Same for ResourceDefinition.

class TesseronClient {
constructor(transport, dispatcher) { … }
app(info) { … } // records app manifest for hello
action(name) { return new Builder(this, name) }
resource(name) { return new ResBuilder(this, name) }
async connect() {
await transport.open();
dispatcher.on('actions/invoke', this._onInvoke);
dispatcher.onNotification('actions/cancel', this._onCancel);
dispatcher.on('resources/read', this._onRead);
dispatcher.on('resources/subscribe', this._onSub);
dispatcher.on('resources/unsubscribe', this._onUnsub);
return await dispatcher.request('tesseron/hello', this._manifest());
}
}

Each on(...) handler maps to the corresponding builder. Implement progress / sample / elicit / log on the ActionContext the same way.

Before you ship, make sure the SDK passes every line of this list.
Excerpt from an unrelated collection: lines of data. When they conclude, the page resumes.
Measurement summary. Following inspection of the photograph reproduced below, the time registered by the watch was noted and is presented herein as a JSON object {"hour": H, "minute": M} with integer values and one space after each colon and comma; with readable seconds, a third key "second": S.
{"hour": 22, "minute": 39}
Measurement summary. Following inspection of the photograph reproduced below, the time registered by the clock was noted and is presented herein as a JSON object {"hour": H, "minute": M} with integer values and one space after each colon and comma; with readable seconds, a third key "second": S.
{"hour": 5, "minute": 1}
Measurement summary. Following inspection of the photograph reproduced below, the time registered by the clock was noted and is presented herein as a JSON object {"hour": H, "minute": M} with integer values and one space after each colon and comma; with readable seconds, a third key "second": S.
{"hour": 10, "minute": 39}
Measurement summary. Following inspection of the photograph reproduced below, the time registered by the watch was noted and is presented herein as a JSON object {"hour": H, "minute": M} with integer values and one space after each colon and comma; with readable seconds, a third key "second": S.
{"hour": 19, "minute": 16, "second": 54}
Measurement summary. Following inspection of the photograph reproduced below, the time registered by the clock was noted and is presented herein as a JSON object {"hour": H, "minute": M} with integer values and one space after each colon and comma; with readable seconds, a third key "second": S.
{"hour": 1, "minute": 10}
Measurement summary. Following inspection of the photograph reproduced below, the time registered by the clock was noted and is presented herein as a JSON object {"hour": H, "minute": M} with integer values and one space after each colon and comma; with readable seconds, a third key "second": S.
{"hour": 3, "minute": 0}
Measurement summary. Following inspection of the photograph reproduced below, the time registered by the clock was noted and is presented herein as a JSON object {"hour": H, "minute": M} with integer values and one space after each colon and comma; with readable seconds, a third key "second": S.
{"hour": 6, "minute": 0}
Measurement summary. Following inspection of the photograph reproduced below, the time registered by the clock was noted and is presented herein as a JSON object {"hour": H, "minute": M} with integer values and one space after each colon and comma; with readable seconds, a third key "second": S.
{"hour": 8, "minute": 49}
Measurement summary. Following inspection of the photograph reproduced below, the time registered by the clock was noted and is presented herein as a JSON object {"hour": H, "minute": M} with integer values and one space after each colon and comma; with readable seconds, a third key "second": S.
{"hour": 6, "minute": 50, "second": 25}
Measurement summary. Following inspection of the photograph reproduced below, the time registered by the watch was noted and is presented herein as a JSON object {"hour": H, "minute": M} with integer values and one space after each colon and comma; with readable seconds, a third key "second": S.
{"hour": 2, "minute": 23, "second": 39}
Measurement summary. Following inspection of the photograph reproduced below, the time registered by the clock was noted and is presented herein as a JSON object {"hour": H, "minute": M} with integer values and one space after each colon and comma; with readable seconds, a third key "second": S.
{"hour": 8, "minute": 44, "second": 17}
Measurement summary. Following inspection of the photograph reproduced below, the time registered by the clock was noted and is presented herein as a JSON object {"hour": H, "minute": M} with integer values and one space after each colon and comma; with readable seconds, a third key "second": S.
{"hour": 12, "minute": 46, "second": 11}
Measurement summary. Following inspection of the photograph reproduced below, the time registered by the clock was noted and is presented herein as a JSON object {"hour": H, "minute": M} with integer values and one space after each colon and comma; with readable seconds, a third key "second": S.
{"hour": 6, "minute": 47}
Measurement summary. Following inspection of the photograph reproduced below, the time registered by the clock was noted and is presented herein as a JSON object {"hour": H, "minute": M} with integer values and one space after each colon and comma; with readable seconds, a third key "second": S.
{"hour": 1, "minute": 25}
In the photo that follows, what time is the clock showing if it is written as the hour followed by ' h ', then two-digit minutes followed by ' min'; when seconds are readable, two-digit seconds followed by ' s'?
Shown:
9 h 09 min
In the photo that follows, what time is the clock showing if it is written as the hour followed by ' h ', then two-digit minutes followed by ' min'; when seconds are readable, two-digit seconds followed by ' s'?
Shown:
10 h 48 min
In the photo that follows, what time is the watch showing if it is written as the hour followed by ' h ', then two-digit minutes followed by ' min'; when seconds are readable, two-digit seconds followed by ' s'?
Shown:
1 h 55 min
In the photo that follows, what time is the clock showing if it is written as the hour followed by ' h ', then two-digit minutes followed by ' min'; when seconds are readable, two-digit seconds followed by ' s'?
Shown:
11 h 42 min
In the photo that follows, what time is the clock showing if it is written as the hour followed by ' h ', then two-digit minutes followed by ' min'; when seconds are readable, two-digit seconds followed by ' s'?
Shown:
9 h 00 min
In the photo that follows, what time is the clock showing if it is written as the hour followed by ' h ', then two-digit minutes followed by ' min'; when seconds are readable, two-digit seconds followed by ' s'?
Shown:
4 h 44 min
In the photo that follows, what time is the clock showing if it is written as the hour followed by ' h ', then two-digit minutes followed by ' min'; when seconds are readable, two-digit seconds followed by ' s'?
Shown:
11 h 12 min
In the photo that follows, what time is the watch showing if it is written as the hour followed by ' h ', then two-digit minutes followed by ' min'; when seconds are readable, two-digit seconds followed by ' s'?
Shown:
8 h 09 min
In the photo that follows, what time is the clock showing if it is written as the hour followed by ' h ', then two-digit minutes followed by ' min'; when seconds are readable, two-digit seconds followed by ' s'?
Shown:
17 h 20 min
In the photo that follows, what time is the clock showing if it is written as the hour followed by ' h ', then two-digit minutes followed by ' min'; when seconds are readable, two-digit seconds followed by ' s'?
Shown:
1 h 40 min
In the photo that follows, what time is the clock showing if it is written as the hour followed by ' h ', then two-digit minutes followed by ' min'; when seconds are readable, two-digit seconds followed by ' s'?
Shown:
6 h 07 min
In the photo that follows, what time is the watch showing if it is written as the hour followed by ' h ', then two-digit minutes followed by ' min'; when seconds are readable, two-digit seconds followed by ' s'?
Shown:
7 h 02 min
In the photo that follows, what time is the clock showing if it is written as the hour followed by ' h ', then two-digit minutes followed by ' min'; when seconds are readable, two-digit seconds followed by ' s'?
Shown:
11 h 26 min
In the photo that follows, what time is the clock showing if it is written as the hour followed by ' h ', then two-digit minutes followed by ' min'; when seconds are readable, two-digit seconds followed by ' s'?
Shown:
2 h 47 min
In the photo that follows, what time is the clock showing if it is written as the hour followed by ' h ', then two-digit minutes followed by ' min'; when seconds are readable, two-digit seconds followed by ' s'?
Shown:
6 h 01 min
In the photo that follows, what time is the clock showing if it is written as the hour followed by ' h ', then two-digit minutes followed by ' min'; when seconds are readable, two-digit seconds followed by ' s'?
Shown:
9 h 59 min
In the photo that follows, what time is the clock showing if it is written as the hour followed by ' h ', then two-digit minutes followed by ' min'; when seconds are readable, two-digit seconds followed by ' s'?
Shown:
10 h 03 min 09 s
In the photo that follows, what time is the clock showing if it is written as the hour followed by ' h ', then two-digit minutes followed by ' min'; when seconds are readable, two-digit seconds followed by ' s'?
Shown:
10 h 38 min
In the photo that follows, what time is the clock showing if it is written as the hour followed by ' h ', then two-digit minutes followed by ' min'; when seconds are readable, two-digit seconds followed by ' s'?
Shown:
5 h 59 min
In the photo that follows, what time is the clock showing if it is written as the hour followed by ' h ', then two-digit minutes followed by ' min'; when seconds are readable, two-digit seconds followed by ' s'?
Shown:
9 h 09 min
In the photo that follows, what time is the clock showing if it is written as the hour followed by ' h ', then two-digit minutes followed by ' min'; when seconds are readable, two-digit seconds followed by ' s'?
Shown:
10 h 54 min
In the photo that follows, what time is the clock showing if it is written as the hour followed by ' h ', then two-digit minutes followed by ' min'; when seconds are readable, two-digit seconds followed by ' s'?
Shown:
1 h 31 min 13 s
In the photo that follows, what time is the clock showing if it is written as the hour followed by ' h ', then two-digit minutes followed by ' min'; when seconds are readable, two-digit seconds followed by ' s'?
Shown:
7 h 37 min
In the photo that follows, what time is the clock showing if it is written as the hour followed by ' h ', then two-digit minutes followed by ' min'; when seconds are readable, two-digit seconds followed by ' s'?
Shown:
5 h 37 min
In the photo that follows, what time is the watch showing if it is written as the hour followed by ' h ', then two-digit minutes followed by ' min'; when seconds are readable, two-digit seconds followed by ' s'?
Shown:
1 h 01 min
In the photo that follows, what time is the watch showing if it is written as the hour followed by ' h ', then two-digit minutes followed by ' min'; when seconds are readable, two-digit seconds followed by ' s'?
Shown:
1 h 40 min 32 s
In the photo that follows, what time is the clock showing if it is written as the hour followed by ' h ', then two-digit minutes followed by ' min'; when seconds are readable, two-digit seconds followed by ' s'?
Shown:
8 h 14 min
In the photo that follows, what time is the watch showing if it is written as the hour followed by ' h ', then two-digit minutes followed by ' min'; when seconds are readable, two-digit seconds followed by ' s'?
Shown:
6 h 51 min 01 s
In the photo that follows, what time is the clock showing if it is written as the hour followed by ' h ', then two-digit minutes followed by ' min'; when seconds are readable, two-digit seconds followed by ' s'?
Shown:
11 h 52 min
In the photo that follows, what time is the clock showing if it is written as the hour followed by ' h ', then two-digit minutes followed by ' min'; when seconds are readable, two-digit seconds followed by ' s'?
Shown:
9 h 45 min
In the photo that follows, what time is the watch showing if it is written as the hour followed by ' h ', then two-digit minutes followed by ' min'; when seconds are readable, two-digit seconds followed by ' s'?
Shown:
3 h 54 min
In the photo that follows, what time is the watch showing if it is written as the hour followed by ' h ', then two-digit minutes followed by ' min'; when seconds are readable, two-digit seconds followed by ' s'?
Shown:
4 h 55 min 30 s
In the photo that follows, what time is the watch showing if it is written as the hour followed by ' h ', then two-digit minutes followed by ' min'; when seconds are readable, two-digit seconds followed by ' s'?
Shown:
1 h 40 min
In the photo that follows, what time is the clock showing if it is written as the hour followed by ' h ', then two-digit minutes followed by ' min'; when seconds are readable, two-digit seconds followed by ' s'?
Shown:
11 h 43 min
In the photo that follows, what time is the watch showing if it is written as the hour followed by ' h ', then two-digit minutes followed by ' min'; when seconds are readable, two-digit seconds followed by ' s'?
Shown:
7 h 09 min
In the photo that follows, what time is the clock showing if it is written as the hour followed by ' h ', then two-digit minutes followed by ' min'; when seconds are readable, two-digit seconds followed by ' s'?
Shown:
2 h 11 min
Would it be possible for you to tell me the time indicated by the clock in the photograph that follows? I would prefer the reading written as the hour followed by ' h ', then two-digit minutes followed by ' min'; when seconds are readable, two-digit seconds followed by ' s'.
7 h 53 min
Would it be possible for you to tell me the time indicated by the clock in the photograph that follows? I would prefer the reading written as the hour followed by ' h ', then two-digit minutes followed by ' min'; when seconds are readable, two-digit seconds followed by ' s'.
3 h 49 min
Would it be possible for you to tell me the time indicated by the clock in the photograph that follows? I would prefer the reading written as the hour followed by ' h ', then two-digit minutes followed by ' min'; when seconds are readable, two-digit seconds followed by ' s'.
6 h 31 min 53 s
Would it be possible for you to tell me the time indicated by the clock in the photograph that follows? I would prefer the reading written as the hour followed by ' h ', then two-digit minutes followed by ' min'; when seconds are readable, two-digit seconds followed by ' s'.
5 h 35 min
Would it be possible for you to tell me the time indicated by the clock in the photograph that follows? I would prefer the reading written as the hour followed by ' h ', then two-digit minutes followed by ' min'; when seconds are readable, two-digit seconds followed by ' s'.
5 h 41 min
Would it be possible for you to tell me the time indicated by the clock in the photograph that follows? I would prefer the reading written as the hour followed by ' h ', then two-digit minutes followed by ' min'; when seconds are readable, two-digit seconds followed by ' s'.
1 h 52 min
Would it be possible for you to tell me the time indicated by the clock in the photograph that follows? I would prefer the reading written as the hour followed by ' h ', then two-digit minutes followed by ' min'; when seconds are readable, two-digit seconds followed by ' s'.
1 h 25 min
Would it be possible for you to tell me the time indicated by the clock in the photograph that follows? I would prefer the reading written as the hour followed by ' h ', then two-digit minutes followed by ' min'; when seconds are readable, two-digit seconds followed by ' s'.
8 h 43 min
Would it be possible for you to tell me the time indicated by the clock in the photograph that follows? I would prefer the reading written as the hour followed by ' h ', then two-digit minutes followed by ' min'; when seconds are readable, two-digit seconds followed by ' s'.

An SDK that fails any line is not Tesseron-compliant.

Handshake

  • Sends tesseron/hello immediately after WebSocket open.
  • Sends protocolVersion = "1.0.0" exactly.
  • Sends app.id that matches /^[a-z][a-z0-9_]*$/.
  • Surfaces welcome.claimCode to the caller (stdout, event, return value - your choice).
  • Surfaces welcome.capabilities as the authoritative agent capability set to handlers.

Actions

  • Validates action input against the Standard-Schema-equivalent schema before the handler runs.
  • Returns -32004 InputValidation with issues on failure.
  • Passes output through unchanged by default; validates and returns -32005 when strict output is enabled and validation fails.
  • Supports per-invocation timeouts, default 60 000 ms, configurable per action.
  • Aborts via idiomatic cancellation primitive when the MCP gateway sends actions/cancel.
  • Returns -32001 Cancelled on explicit cancel; -32002 Timeout on timer.
  • Emits actions/progress notifications from ctx.progress(...).

Sampling / Confirmation / Elicitation

  • Sends sampling/request / elicitation/request as requests (not notifications).
  • ctx.confirm sends an elicit with an empty-properties object schema and collapses decline / cancel / missing-capability to false.
  • ctx.elicit validates the response against the supplied Standard Schema and returns null on decline / cancel.
  • Raises a typed error (SamplingNotAvailable, ElicitationNotAvailable) when capabilities don't include them - except ctx.confirm, which swallows missing elicitation and returns false.
  • Rejects top-level non-object / oneOf / anyOf / nested-object elicit schemas with -32602 InvalidParams at the call site.
  • Caps sampling depth at 3 (or honours the gateway's cap).

Resources

  • Responds to resources/read with { value }.
  • Accepts resources/subscribe and returns the emitter callback's unsubscribe.
  • Sends resources/updated notifications on change.
  • Cleans up subscriptions on resources/unsubscribe and on transport close.

Lifecycle

  • On transport close: rejects all pending outbound requests, aborts all in-flight invocations, clears all subscriptions.
  • Does not auto-reconnect silently.

Error model

  • Uses exactly the Tesseron error codes from the errors catalog.
  • Preserves error.data verbatim when surfacing errors to handlers / users.

Interop

  • Round-trips with the reference @tesseron/mcp gateway against at least one real MCP client (Claude Code, Cursor, Claude Desktop).

Open a PR against the main Tesseron repo adding your SDK to the README. Add a page to this docs site under /sdk/<your-language>/ mirroring the Python skeleton.

Once your SDK has shipped a 1.0 that passes the checklist on real agents, we'll happily link it as a first-class implementation.